_DATA TO PROCESS_:
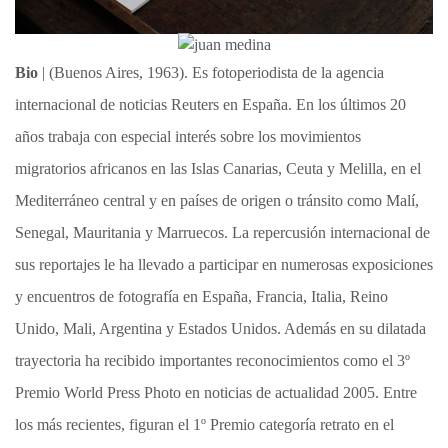
Bio
| (Buenos Aires, 1963). Es fotoperiodista de la agencia
internacional de noticias Reuters en España. En los últimos 20
años trabaja con especial interés sobre los movimientos
migratorios africanos en las Islas Canarias, Ceuta y Melilla, en el
Mediterráneo central y en países de origen o tránsito como Malí,
Senegal, Mauritania y Marruecos. La repercusión internacional de
sus reportajes le ha llevado a participar en numerosas exposiciones
y encuentros de fotografía en España, Francia, Italia, Reino
Unido, Mali, Argentina y Estados Unidos. Además en su dilatada
trayectoria ha recibido importantes reconocimientos como el 3º
Premio World Press Photo en noticias de actualidad 2005. Entre
los más recientes, figuran el 1º Premio categoría retrato en el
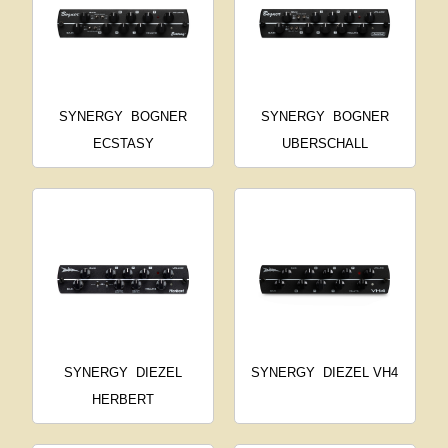
SYNERGY
BOGNER
SYNERGY
BOGNER
ECSTASY
UBERSCHALL
SYNERGY
DIEZEL
SYNERGY
DIEZEL VH4
HERBERT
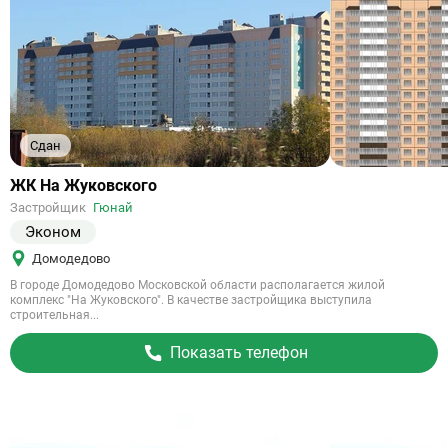
Сдан
Ссылка
ЖК На Жуковского
на
Застройщик
Гюнай
объект
Эконом
Домодедово
В городе Домодедово Московской области располагается жилой
комплекс "На Жуковского". В качестве застройщика выступила
строительная...
Показать телефон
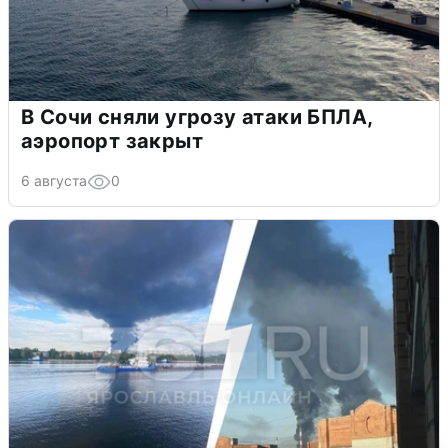
В Сочи сняли угрозу атаки БПЛА,
аэропорт закрыт
6 августа
0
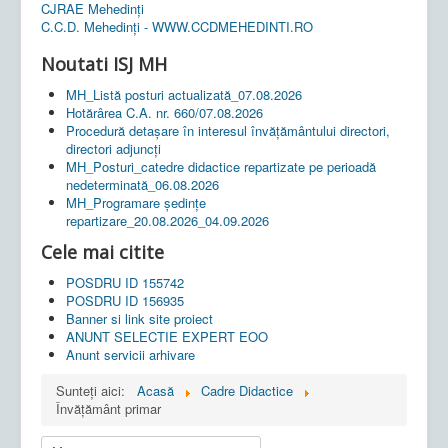
CJRAE Mehedinți
C.C.D. Mehedinţi - WWW.CCDMEHEDINTI.RO
Noutati ISJ MH
MH_Listă posturi actualizată_07.08.2026
Hotărârea C.A. nr. 660/07.08.2026
Procedură detașare în interesul învățământului directori,
directori adjuncți
MH_Posturi_catedre didactice repartizate pe perioadă
nedeterminată_06.08.2026
MH_Programare ședințe
repartizare_20.08.2026_04.09.2026
Cele mai citite
POSDRU ID 155742
POSDRU ID 156935
Banner si link site proiect
ANUNT SELECTIE EXPERT EOO
Anunt servicii arhivare
Sunteți aici:
Acasă
Cadre Didactice
Învățământ primar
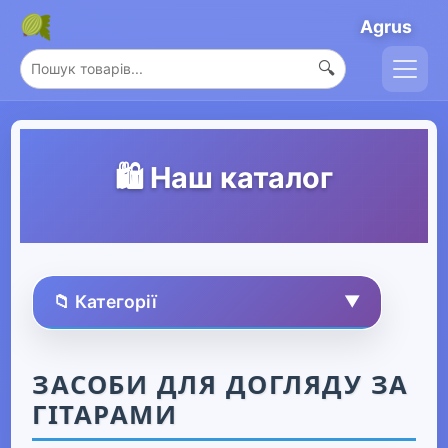
Agrus
🔍
🛍️ Наш каталог
📁 Категорії
▼
🏠 Усі товари
ЗАСОБИ ДЛЯ ДОГЛЯДУ ЗА
ГІТАРАМИ
Спорт та захоплення
▼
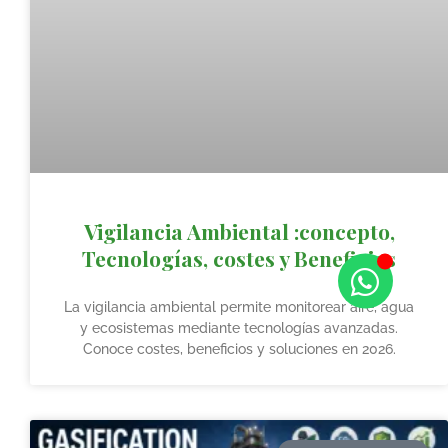
Vigilancia Ambiental :concepto,
Tecnologías, costes y Beneficios
La vigilancia ambiental permite monitorear aire, agua
y ecosistemas mediante tecnologías avanzadas.
Conoce costes, beneficios y soluciones en 2026.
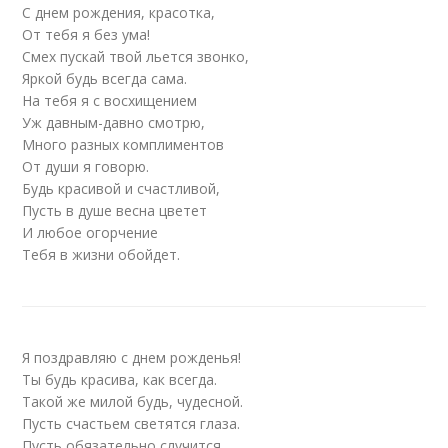
С днем рождения, красотка,
От тебя я без ума!
Смех пускай твой льется звонко,
Яркой будь всегда сама.
На тебя я с восхищением
Уж давным-давно смотрю,
Много разных комплиментов
От души я говорю.
Будь красивой и счастливой,
Пусть в душе весна цветет
И любое огорчение
Тебя в жизни обойдет.
Я поздравляю с днем рожденья!
Ты будь красива, как всегда.
Такой же милой будь, чудесной.
Пусть счастьем светятся глаза.
Пусть обязательно случится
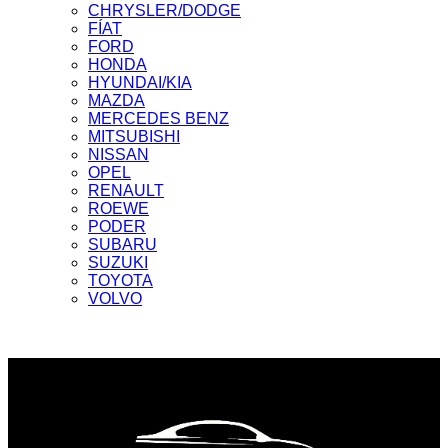
CHRYSLER/DODGE
FÍAT
FORD
HONDA
HYUNDAI/KIA
MAZDA
MERCEDES BENZ
MITSUBISHI
NISSAN
OPEL
RENAULT
ROEWE
PODER
SUBARU
SUZUKI
TOYOTA
VOLVO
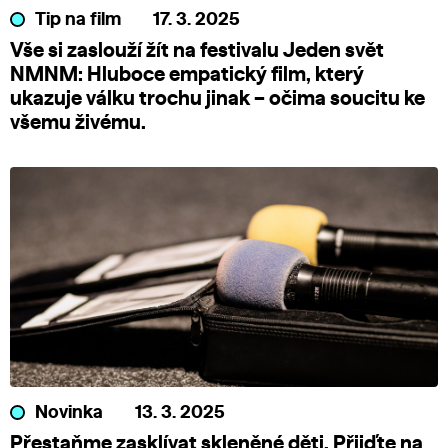
Tip na film
17. 3. 2025
Vše si zaslouží žít na festivalu Jeden svět
NMNM: Hluboce empatický film, který
ukazuje válku trochu jinak – očima soucitu ke
všemu živému.
Novinka
13. 3. 2025
Přestaňme zasklívat skleněné děti. Přijďte na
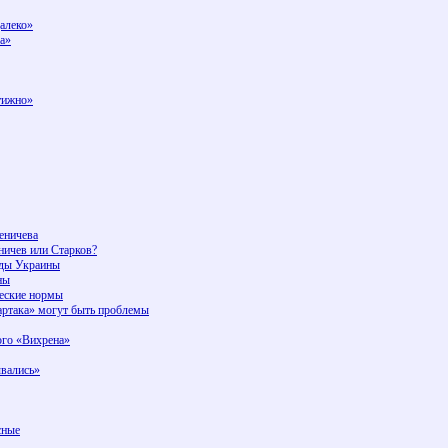
алеко»
ра»
стижно»
еничева
ничев или Старков?
ады Украины
ны
ческие нормы
артака» могут быть проблемы
ого «Вихрена»
ывались»
сные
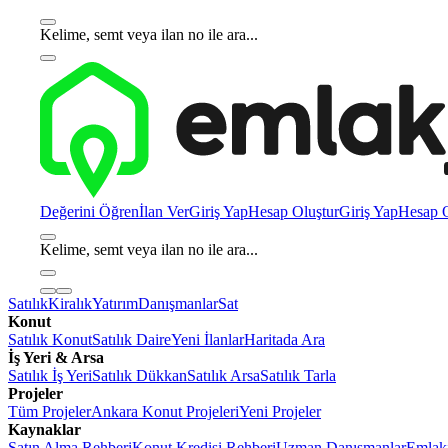
Kelime, semt veya ilan no ile ara...
Değerini Öğren
İlan Ver
Giriş Yap
Hesap Oluştur
Giriş Yap
Hesap O
Kelime, semt veya ilan no ile ara...
Satılık
Kiralık
Yatırım
Danışmanlar
Sat
Konut
Satılık Konut
Satılık Daire
Yeni İlanlar
Haritada Ara
İş Yeri & Arsa
Satılık İş Yeri
Satılık Dükkan
Satılık Arsa
Satılık Tarla
Projeler
Tüm Projeler
Ankara Konut Projeleri
Yeni Projeler
Kaynaklar
Satın Alma Rehberi
Konut Kredisi Rehberi
Uzman Danışmanlar
Emlakj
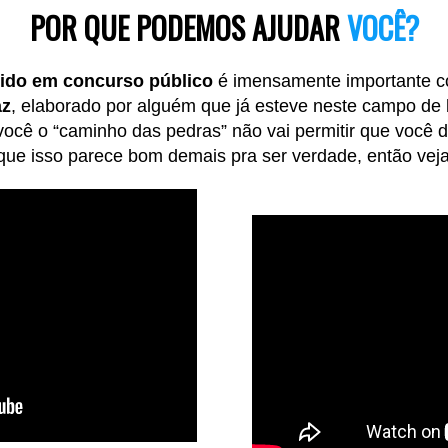
POR QUE PODEMOS AJUDAR
VOCÊ?
pido em concurso público
é imensamente importante 
az
, elaborado por alguém que já esteve neste campo de 
 você o “caminho das pedras” não vai permitir que você 
que isso parece bom demais pra ser verdade, então veja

_AIM OF THE TASK_:
Reproduce the text of all the records above with every instance of "SYNERGY" changed to "FUSION" and all else left as it is. Omit the pictures.

_PROBLEM SOLUTION_:
Bio
| (Buenos Aires, 1963). Es fotoperiodista de la agencia
internacional de noticias Reuters en España. En los últimos 20
años trabaja con especial interés sobre los movimientos
migratorios africanos en las Islas Canarias, Ceuta y Melilla, en el
Mediterráneo central y en países de origen o tránsito como Malí,
Senegal, Mauritania y Marruecos. La repercusión internacional de
sus reportajes le ha llevado a participar en numerosas exposiciones
y encuentros de fotografía en España, Francia, Italia, Reino
Unido, Mali, Argentina y Estados Unidos. Además en su dilatada
trayectoria ha recibido importantes reconocimientos como el 3º
Premio World Press Photo en noticias de actualidad 2005. Entre
los más recientes, figuran el 1º Premio categoría retrato en el
FUSION
BOGNER
FUSION
BOGNER
ECSTASY
UBERSCHALL
FUSION
DIEZEL
FUSION
DIEZEL VH4
HERBERT
Сдан
Ссылка
ЖК На Жуковского
на
Застройщик
Гюнай
объект
Эконом
Домодедово
В городе Домодедово Московской области располагается жилой
комплекс "На Жуковского". В качестве застройщика выступила
строительная...
Показать телефон
В Сочи сняли угрозу атаки БПЛА,
аэропорт закрыт
6 августа
0
CJRAE Mehedinți
C.C.D. Mehedinţi - WWW.CCDMEHEDINTI.RO
Noutati ISJ MH
MH_Listă posturi actualizată_07.08.2026
Hotărârea C.A. nr. 660/07.08.2026
Procedură detașare în interesul învățământului directori,
directori adjuncți
MH_Posturi_catedre didactice repartizate pe perioadă
nedeterminată_06.08.2026
MH_Programare ședințe
repartizare_20.08.2026_04.09.2026
Cele mai citite
POSDRU ID 155742
POSDRU ID 156935
Banner si link site proiect
ANUNT SELECTIE EXPERT EOO
Anunt servicii arhivare
Sunteți aici:
Acasă
Cadre Didactice
Învățământ primar
Agrus
🔍
🛍️ Наш каталог
📁 Категорії
▼
🏠 Усі товари
ЗАСОБИ ДЛЯ ДОГЛЯДУ ЗА
ГІТАРАМИ
Спорт та захоплення
▼
Vigilancia Ambiental :concepto,
Tecnologías, costes y Beneficios
La vigilancia ambiental permite monitorear aire, agua
y ecosistemas mediante tecnologías avanzadas.
Conoce costes, beneficios y soluciones en 2026.
С днем рождения, красотка,
От тебя я без ума!
Смех пускай твой льется звонко,
Яркой будь всегда сама.
На тебя я с восхищением
Уж давным-давно смотрю,
Много разных комплиментов
От души я говорю.
Будь красивой и счастливой,
Пусть в душе весна цветет
И любое огорчение
Тебя в жизни обойдет.
Я поздравляю с днем рожденья!
Ты будь красива, как всегда.
Такой же милой будь, чудесной.
Пусть счастьем светятся глаза.
Пусть обязательно случится
CHRYSLER/DODGE
FÍAT
FORD
HONDA
HYUNDAI/KIA
MAZDA
MERCEDES BENZ
MITSUBISHI
NISSAN
OPEL
RENAULT
ROEWE
PODER
SUBARU
SUZUKI
TOYOTA
VOLVO
Tip na film
17. 3. 2025
Vše si zaslouží žít na festivalu Jeden svět
NMNM: Hluboce empatický film, který
ukazuje válku trochu jinak – očima soucitu ke
všemu živému.
Novinka
13. 3. 2025
Přestaňme zasklívat skleněné děti. Přijďte na
алеко»
ра»
стижно»
еничева
ничев или Старков?
ады Украины
ны
ческие нормы
артака» могут быть проблемы
ого «Вихрена»
ывались»
сные
Kelime, semt veya ilan no ile ara...
Değerini Öğren
İlan Ver
Giriş Yap
Hesap Oluştur
Giriş Yap
Hesap O
Kelime, semt veya ilan no ile ara...
Satılık
Kiralık
Yatırım
Danışmanlar
Sat
Konut
Satılık Konut
Satılık Daire
Yeni İlanlar
Haritada Ara
İş Yeri & Arsa
Satılık İş Yeri
Satılık Dükkan
Satılık Arsa
Satılık Tarla
Projeler
Tüm Projeler
Ankara Konut Projeleri
Yeni Projeler
Kaynaklar
Satın Alma Rehberi
Konut Kredisi Rehberi
Uzman Danışmanlar
Emlakj
POR QUE PODEMOS AJUDAR
VOCÊ?
pido em concurso público
é imensamente importante 
az
, elaborado por alguém que já esteve neste campo de 
 você o “caminho das pedras” não vai permitir que você 
que isso parece bom demais pra ser verdade, então veja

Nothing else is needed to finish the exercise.